Final answer:
The maximum height attained by the 5 kg ball thrown upward at 10 m/s is approximately 5.1 meters, and the potential energy at the highest point is approximately 250.05 Joules.
Step-by-step explanation:
To determine the maximum height attained by a 5 kg ball thrown upward with a speed of 10 m/s, we need to use the principle of conservation of energy. Initially, the ball has only kinetic energy (KE), which can be calculated using the formula KE = 0.5 * m * v^2, where m is mass and v is velocity. At the highest point, this kinetic energy is completely converted into potential energy (PE), which is given by PE = m * g * h, where g is acceleration due to gravity (9.81 m/s²) and h is height.

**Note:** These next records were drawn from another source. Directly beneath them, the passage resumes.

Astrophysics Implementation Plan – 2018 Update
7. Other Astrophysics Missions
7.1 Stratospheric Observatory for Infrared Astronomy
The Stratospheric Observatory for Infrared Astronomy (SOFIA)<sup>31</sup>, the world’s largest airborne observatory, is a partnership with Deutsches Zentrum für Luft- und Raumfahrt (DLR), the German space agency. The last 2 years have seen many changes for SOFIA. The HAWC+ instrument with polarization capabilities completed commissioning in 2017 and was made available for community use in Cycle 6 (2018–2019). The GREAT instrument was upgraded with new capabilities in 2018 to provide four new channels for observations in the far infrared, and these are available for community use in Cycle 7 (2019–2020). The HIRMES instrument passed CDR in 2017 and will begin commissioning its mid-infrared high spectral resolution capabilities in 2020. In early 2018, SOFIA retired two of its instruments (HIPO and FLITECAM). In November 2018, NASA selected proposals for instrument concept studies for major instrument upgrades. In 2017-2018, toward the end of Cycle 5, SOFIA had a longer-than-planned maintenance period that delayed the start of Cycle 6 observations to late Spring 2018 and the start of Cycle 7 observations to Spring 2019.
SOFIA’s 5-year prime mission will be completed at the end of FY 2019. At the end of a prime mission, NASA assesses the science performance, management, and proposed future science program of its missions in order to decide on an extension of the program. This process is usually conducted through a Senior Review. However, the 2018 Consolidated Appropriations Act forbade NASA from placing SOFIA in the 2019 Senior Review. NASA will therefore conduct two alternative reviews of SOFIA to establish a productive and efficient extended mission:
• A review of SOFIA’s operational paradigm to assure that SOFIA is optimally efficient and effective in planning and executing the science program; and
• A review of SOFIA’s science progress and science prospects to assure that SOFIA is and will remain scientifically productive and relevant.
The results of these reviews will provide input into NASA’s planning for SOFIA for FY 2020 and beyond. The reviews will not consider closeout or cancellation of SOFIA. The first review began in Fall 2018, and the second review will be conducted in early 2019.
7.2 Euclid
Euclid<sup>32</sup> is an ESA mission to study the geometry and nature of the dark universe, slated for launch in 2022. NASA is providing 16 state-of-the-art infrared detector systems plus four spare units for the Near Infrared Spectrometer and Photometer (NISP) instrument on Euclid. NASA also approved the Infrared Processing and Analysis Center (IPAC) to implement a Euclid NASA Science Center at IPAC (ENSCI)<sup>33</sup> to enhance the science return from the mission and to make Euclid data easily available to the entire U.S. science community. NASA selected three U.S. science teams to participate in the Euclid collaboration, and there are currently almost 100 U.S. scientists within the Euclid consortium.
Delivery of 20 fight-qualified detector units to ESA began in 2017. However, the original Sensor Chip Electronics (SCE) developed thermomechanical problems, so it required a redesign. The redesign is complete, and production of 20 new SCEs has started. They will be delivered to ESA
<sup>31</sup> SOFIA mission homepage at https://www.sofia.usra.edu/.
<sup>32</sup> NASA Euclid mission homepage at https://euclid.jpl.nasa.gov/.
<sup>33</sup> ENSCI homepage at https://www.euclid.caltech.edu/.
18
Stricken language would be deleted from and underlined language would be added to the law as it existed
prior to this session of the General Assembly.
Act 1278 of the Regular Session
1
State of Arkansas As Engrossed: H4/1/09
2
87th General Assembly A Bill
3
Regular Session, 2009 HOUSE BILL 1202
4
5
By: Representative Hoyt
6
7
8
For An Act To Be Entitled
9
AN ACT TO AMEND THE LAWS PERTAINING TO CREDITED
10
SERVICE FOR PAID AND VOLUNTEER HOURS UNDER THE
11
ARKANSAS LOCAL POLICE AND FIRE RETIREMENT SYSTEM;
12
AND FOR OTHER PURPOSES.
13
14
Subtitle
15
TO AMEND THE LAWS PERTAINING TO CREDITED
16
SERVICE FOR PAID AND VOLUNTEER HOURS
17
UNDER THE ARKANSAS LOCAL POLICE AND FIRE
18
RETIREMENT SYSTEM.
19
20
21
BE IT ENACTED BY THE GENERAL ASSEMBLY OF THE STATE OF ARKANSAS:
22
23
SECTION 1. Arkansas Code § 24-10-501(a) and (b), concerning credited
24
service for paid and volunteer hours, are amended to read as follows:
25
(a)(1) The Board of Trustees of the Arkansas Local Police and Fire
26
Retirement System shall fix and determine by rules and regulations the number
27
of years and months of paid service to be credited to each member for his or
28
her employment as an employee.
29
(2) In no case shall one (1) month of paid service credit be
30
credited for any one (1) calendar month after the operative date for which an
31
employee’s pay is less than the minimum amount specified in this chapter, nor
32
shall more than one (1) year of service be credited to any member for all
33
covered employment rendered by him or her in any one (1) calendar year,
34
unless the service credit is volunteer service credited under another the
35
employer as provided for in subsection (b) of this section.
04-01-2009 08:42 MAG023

Setting the initial kinetic energy equal to the potential energy at the highest point and solving for h gives us:
0.5 * m * v^2 = m * g * h
Simplifying, we get:
0.5 * (5 kg) * (10 m/s)² = (5 kg) * (9.81 m/s²) * h
h = (0.5 * 10²) / 9.81 = 5 / 9.81 m
h ≈ 5.1 m.
To find the potential energy at the highest point, simply substitute the height into the PE formula:
PE = (5 kg) * (9.81 m/s²) * 5.1 m ≈ 250.05 J.